How does Candriam's approach differ from competitive strategies?

Candriam stands out in the mobility sector thanks to its specific approach and specialized expertise. Our approach is distinguished by the integration of a third essential pillar: intelligent mobility, which is of paramount importance to us. We firmly believe that the most effective way to reduce carbon emissions from road traffic is to adopt viable alternatives.

Since 2011, our international thematic equity team has been identifying emerging trends and proposing innovative investment strategies. Comprising over twenty investment professionals, our team has a solid financial background and in-depth knowledge of mobility-related industries. This combination of skills enables us to carry out an in-depth analysis and select the companies best positioned to benefit from the transition to more sustainable mobility. In addition, integrating ESG into our investment process enables us to select companies aligned with responsible business practices and sustainable development objectives. Finally, our experience enables us to provide our customers with differentiated, high value-added investment solutions.

Cleaner, safer, smarter

Cleaner, safer, smarter

More and more investors are turning to thematic strategies to increase their overall diversification. Johan Van Der Biest, Co-Head of Thematic Global Equity, and Allan Foll, Fund Manager, explain that thematic investment skills combined with solid financial analysis is a prerequisite for identifying high-tech companies with strong growth potential at reasonable prices.
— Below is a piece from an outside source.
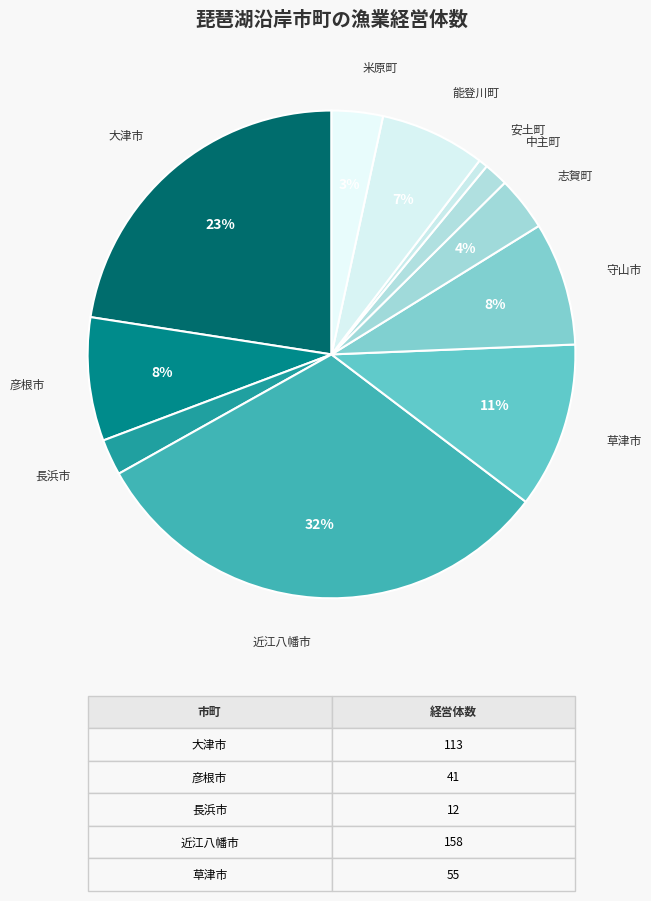

To the nearest percent, what is the average slice percentage?

9%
Discover our Equities strategy

The main risks of the strategy are

  • Risk of capital loss:
    There is no guarantee for investors relating to the capital invested in the sub-fund in question, and investors may not receive back the full amount invested.
  • Equity risk:
    Some sub-funds may be exposed to equity market risk through direct investment (through transferable securities and/or derivative products). These investments, which generate long or short exposure, may entail a risk of substantial losses. A variation in the equity market in the reverse direction to the positions can lead to the risk of losses and may cause the net asset value of the subfund to fall.
  • Emerging market risk:
    Market movements can be stronger and faster on these markets than on the developed markets, which could cause the net asset value to fall in the event of adverse movements in relation to the positions taken. Volatility may be caused by a global market risk or may be triggered by the vicissitudes of a single security. Sectoral concentration risks may also be prevalent on some emerging markets. These risks may also heighten the volatility. Emerging countries may experience serious political, social, legal and fiscal uncertainties or other events that could have a negative impact on the sub-funds investing in them. In addition, local depositary and sub-custodial services remain underdeveloped in non-OECD countries and emerging countries, and transactions carried out in these markets are subject to transaction risk and custody risk. In some cases, the fund may be unable to recover all or part of its assets or may be exposed to delays in delivery when recovering its assets.
  • ESG Investment Risk:
    The non-financial objectives presented in this document are based upon the realization of assumptions made by Candriam. These assumptions are made according to Candriam’s ESG rating models, the implementation of which necessitates access to various quantitative as well as qualitative data, depending on the sector and the exact activities of a given company. The availability, the quality and the reliability of these data can vary, and therefore can affect Candriam’s ESG ratings.
  • Foreign exchange risk:
    Foreign exchange risk derives from the sub-fund’s direct investments and its investments in forward financial instruments, resulting in exposure to a currency other than its valuation currency. Changes in the exchange rate of this currency in relation to that of the sub-fund may negatively affect the value of assets in the portfolio.

The risks listed are not exhaustive, and further details on risks are available in regulatory documents.